The British navy was moored off Loíza when it attacked Spanish-held Puerto Rico in 1797. Black militias were instrumental in repelling the invaders, a role some scholars argue was silenced in historiography, diminishing the role of black Puerto Ricans in the island’s narrative. But in Loíza it is part of cultural memory, and many of Lind-Ramos’ assemblages allude to the battle.

Stalking his work, too, are Puerto Rican vejigantes, festival figures which in Loíza involve outfits and masks made with fronds and coconuts.

Lind-Ramos grew up in a family of artisans; he makes his own masks for the annual Fiestas de Santiago Apóstol and weaves these icons into his art.

His materials come from cooking, building, gardening, celebrating. His old shoes sometimes become part of the work. One new piece centers on a huge grater, used for coconut or cassava, that an elderly neighbor gave him, an heirloom from her grandmother.

The mix of organic and industrial, ancient and anodyne, is by artistic design — “I like that contrast and the tension that it creates,” Lind-Ramos said.
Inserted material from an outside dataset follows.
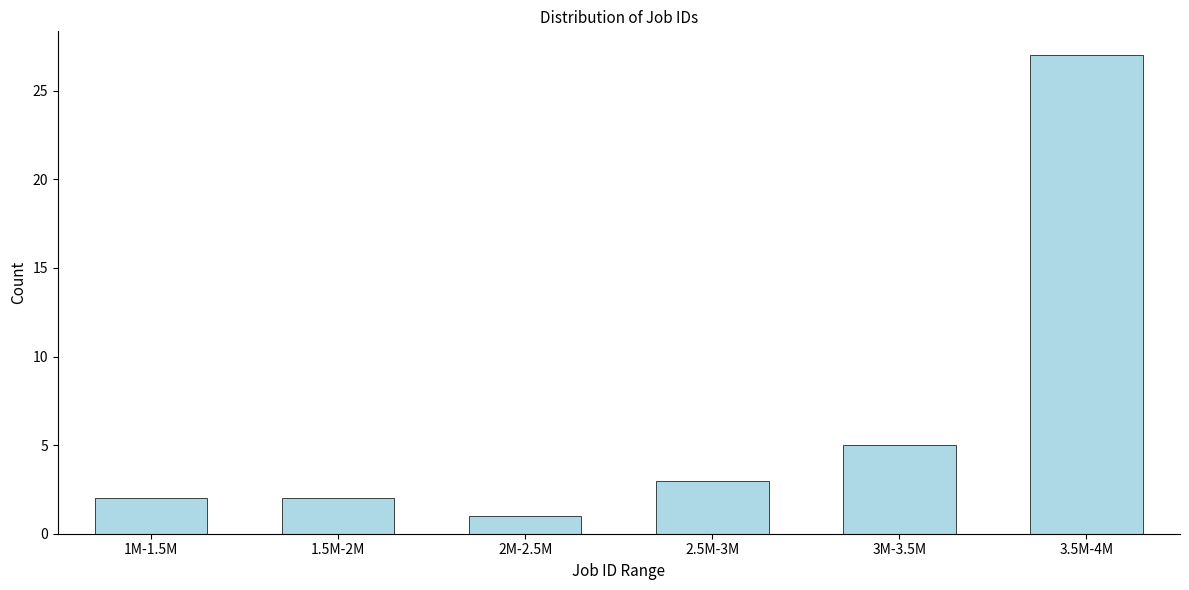

Reading left to right, what are all the values shown in this chart?

2	2	1	3	5	27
But it reflects a kind of practical authenticity: These are the objects at hand.

Franklin Sirmans, director of the Pérez Art Museum Miami, described Lind-Ramos as “somebody who comes from a very specific place and manages to make magic that is universal out of that specificity.” He added: “That’s what happens when you have the ability to make sense out of the weird juxtapositions of life that you can see in materials.”
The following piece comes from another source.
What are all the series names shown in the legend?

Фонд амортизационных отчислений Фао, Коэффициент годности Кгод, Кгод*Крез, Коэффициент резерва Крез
Lind-Ramos is known for his assemblages, but he trained as a painter and long made figurative work, including portraits of women that took on the differences between Western and African canons of beauty. But exposure to mixed-media art from Africa and the black Caribbean — including Maroon art from Suriname and French Guiana on the coast of South America and the work of Haitian artists such as Edouard Duval-Carrié — pushed him beyond the canvas.

For a time, he composed hybrid works, with paintings as part of installations. “I had to go to the object for the things I wanted to say,” he said. “Bit by bit I was taking the painting away.”

As he sketched in New York, watching the coronavirus crisis take hold, Lind-Ramos’ notebook filled with carnival characters and their accessories, augmented by medical and hygienic references. Microscopes, sanitizer bottles, but also musical instruments and palm fronds, invoked healing both medical and spiritual. The sketches are blueprints for new sculptures.

He drew Osayín, an orisha who has one leg, one eye, and one ear, and is associated with healing; and La Loca, or the crazy one, a masked character who appears in festival parades, cleaning the space with a brush. In his sketch, she sweeps up little virus particles, with their wheel shape.

As a system of knowledge forged in prior calamities absorbed new information, a visual language for this moment was coming into existence.

“In our communities we find healing in solidarity,” Lind-Ramos said. “After Maria we did not wait for the government to help us; we decided to help ourselves with what we had.”

The lessons of the pandemic would come in time, in community, he said. “We are still in this world because we still have each other.”